# Selected passage:

----

Hinman v. M and M Rental Center, Inc.

545 F. Supp. 2d 802, 2008 U.S. Dist. LEXIS 27835, 2008 WL 927910
CourtDistrict Court, N.D. Illinois
DecidedApril 7, 2008
Docket06 C 1156
StatusPublished
Cited by42 cases

This text of 545 F. Supp. 2d 802 (Hinman v. M and M Rental Center, Inc.) is published on Counsel Stack Legal Research, covering District Court, N.D. Illinois primary law. Counsel Stack provides free access to over 12 million legal documents including statutes, case law, regulations, and constitutions.

Bluebook
Hinman v. M and M Rental Center, Inc., 545 F. Supp. 2d 802, 2008 U.S. Dist. LEXIS 27835, 2008 WL 927910 (N.D. Ill. 2008).

Opinion

MEMORANDUM OPINION AND ORDER

ELAINE E. BUCKLO, District Judge.

Robert Hinman and Italia Foods, Inc., 1 filed a class action against M and M Rental Center, Inc., alleging that M and M violated the Telephone Consumer Protection Act (the “TCPA”), 47 U.S.C. § 227. Plaintiffs have moved to certify a class defined as

All persons who (1) on or after four years prior to the filing of this action, (2) were sent telephone facsimile messages of material advertising the commercial availability of any property, goods, or services by or on behalf of Defendant, and (3) with respect to whom Defendant cannot provide evidence of prior express permission or invitation for the sending of such faxes.

Defendant opposes the class on the grounds that the plaintiffs lack Article III standing to bring the class claims and ean-not establish any of the requirements set forth in Rules 23(a) and 23(b) (3) of the Federal Rules of Civil Procedure. For the reasons discussed below, I grant the motion and certify a class with a slightly revised definition.

I.

M and M offers goods and services related to corporate event planning. On at least five identified occasions during the putative class period, plaintiffs allege M and M hired a company called Xpedite (which later became Premier Global Services) to broadcast one-page fax “flyers” to companies whose fax numbers were on a list of “leads” M and M had purchased several years earlier from a company called Corporate Marketing, Inc., (“CMI”). Plaintiffs each received at least one of these fax “flyers,” which they allege violate the TCPA.

II.

----

(Stored data)
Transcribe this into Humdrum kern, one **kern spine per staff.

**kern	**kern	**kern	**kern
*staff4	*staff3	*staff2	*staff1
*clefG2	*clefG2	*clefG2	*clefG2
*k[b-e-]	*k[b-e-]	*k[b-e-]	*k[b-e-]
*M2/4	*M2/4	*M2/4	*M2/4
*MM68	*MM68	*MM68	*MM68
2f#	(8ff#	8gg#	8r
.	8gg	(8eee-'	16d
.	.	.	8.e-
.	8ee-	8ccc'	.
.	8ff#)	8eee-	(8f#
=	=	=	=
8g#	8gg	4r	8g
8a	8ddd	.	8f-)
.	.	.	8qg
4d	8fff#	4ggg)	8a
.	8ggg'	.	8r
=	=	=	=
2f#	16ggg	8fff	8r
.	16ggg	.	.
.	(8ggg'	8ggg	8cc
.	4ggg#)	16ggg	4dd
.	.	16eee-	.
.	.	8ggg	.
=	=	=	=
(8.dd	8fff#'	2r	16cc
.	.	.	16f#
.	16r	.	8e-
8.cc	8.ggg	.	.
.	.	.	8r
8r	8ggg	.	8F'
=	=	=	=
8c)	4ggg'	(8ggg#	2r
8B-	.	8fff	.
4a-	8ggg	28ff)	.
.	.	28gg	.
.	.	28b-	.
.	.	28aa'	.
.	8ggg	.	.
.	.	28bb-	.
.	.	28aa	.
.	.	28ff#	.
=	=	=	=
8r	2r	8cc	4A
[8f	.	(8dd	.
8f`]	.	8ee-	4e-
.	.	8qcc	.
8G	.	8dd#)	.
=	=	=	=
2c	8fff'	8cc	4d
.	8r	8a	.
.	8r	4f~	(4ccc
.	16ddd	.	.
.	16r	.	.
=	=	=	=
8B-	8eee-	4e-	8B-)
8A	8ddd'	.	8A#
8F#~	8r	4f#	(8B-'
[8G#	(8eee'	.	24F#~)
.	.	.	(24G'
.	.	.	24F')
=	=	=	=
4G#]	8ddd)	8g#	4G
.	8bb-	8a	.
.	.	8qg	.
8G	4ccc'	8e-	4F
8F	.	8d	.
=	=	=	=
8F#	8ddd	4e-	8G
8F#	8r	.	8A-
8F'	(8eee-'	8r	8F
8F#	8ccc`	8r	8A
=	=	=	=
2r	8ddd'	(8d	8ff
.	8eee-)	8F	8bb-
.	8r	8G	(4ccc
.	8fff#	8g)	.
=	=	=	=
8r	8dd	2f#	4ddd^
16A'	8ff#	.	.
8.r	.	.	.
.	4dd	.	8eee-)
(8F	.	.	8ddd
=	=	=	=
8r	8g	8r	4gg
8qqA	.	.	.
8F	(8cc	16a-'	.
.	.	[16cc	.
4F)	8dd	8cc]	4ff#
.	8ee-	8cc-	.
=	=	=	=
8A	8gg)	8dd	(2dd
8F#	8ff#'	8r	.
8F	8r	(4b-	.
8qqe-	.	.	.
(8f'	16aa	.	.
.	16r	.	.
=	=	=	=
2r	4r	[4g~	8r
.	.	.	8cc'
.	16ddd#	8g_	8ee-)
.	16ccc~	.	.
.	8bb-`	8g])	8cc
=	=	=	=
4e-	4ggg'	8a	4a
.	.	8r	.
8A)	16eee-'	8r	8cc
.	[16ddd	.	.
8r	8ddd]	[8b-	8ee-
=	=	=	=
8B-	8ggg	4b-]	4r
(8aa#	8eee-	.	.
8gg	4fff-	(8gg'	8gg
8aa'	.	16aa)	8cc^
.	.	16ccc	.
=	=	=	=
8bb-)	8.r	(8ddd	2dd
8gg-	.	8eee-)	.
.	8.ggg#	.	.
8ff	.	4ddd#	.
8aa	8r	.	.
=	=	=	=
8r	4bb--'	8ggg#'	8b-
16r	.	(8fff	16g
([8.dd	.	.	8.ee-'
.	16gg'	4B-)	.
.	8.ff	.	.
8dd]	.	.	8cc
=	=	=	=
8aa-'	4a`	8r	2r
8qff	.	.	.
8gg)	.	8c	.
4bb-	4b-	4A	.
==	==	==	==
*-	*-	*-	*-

----

# What you will do:
Decide whether each statement below agrees with the Hinman opinion, answering yes or no and quoting the deciding words. (a) The plaintiffs' claims arise under the Telephone Consumer Protection Act. (b) M and M broadcast the fax flyers itself rather than through another company. (c) The judge refuses to certify a class.

# Exercise output:
(a) Yes: "alleging that M and M violated the Telephone Consumer Protection Act (the “TCPA”), 47 U.S.C. § 227"
(b) No: "M and M hired a company called Xpedite (which later became Premier Global Services) to broadcast one-page fax “flyers”"
(c) No: "I grant the motion and certify a class with a slightly revised definition."